Today, the sustainability of coffee products is a more relevant topic than ever, as climate change threatens to significantly affect existing yields in future years, and a world of brands try to market their product as the most organic, the most ethical or the most socially and environmentally sustainable. How do we distinguish the viral fanaticism of ‘buzz words’ from the legitimate efforts in this sea of open-market madness?
Traditionally, the reality of production and distribution of coffee makes it nearly incompatible with true sustainability: the commodity, able to grow in only select tropical and sub-tropical climates, is globally in demand and requires vast amounts of land and water to grow. Moreover, currently no biodegradable packaging options exist that maintain the integrity and freshness of the coffee bean. The carbon footprint of transportation from the field to our cups is undeniable, and production is often high-yield and low-cost, with little concern for the social and economic impact of land exploitation. Currently, one of the central debates centers on consumer’s willingness to pay more for specialty coffees, and the marketing involved behind such practices.

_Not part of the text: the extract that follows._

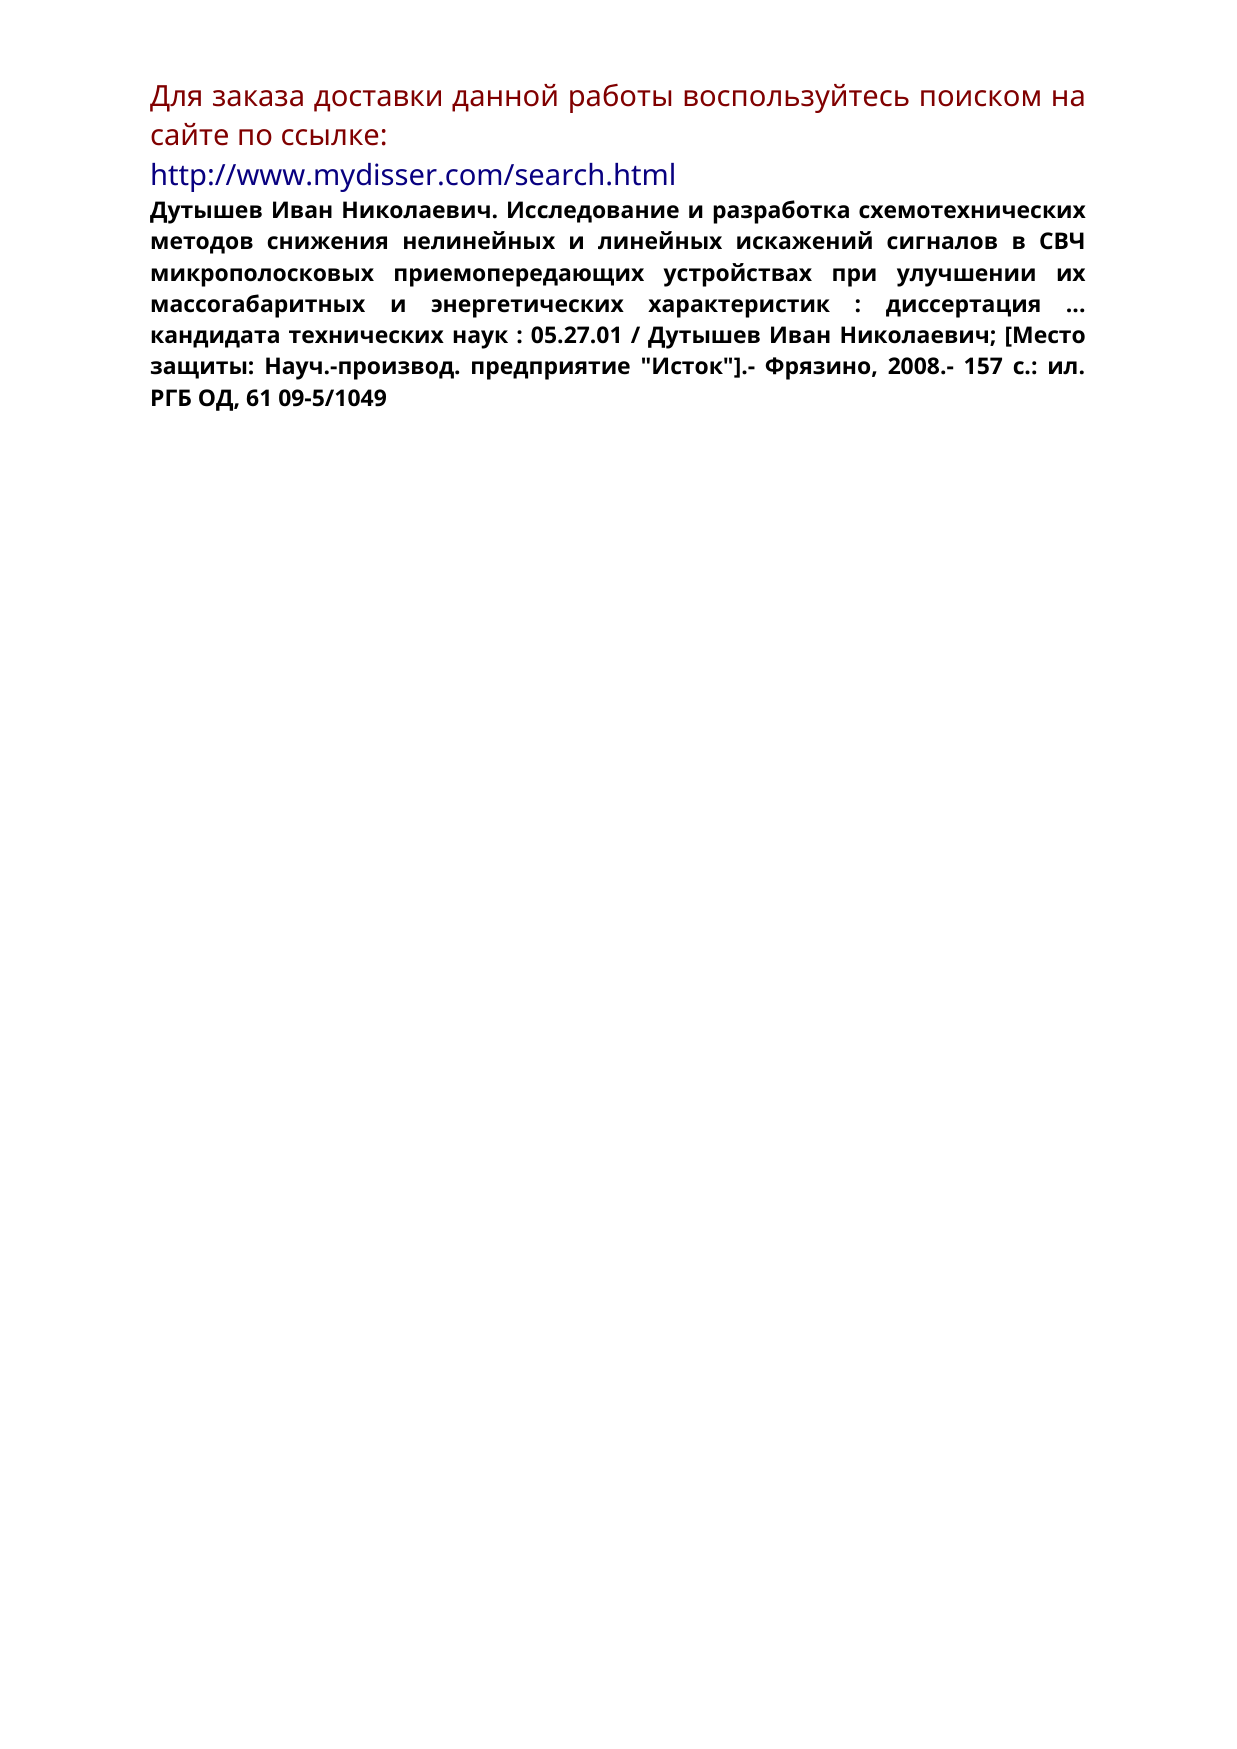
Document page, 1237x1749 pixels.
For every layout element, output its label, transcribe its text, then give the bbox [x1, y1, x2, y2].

text Дутышев Иван Николаевич. Исследование и разработка схемотехнических методов снижения нелинейных и линейных искажений сигналов в СВЧ микрополосковых приемопередающих устройствах при улучшении их массогабаритных и энергетических характеристик : диссертация ... кандидата технических наук : 05.27.01 / Дутышев Иван Николаевич; [Место защиты: Науч.-производ. предприятие "Исток"].- Фрязино, 2008.- 157 с.: ил. РГБ ОД, 61 09-5/1049 [150, 194, 1086, 413]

In today’s rapidly evolving coffee market, novelty coffee producers market their ‘sustainable’ coffees on 3 main fronts: fair-trade, organic and shade-grown, or bird-friendly coffees. Traditionally, coffee was customarily grown in shaded areas. In the 1970’s, as coffee emerged as one of the world’s premier commodities and demand skyrocketed beyond supply, coffee began to be grown in full-sun areas. This allowed cherries containing the beans to ripen more rapidly, take up less land and thereby produce greater yield. This quantum leap of sorts did not come without its consequences: extensive clear-cutting and fertilizer use ensued, causing soil erosion and habitat loss. Today, shade-grown varieties seek to maintain the biodiversity of a region and preserve important ecological niches, such as that of migratory birds, which make shade-grown areas their habitat. In this role, the birds act as natural fertilizers by protecting the coffee plantations. The most reputable certification of such coffees bears the seal of the Smithsonian Migratory Bird Centre (SMBC).
In the socioeconomic realm, fair trade coffees seek to establish and maintain long-term relationships with growers and their communities, paying them fair wages and funding social programs in exchange for responsible and high-quality product. Much controversy currently surrounds fair-trade coffees however, revealing the abuses by some roasters and distributors that market their products as fair trade – with no particular gain to the growers or communities. Moreover, many claim that fair-trade relationships harm non-fair trade farmers, which are at a stark disadvantage in the competitive market. Currently, 4 main organizations are in place to help moderate such inequalities and certify fair-trade coffees: Fairtrade Labelling Organizations International, World Fair Trade Organization (WFTO), Network of European Worldshops and European Fair Trade Association (EFTA). Within this fair trade system, farmers receive higher premiums for growing certified organic coffees. Therefore, they are very often driven to obtain organic certification, and the labels of fair-trade and organic go largely hand in hand. Such organic practices ensure the health of both the local community and coffee drinkers, and protect the delicate water supply that is needed for the long-term sustainability of the crop. Nations’ respective regulatory bodies regulate these coffees; in Canada, this is the role of the Canadian Food Inspection Agency (CFIA).
Here at home, the bombardment is constant. Though certifications and labels are helpful, often times they do not tell the whole story. We must remember that we are the ultimate regulators. Therefore, developing awareness and a healthy curiosity of how the products we buy may or may not tip the scale of global sustainability is paramount.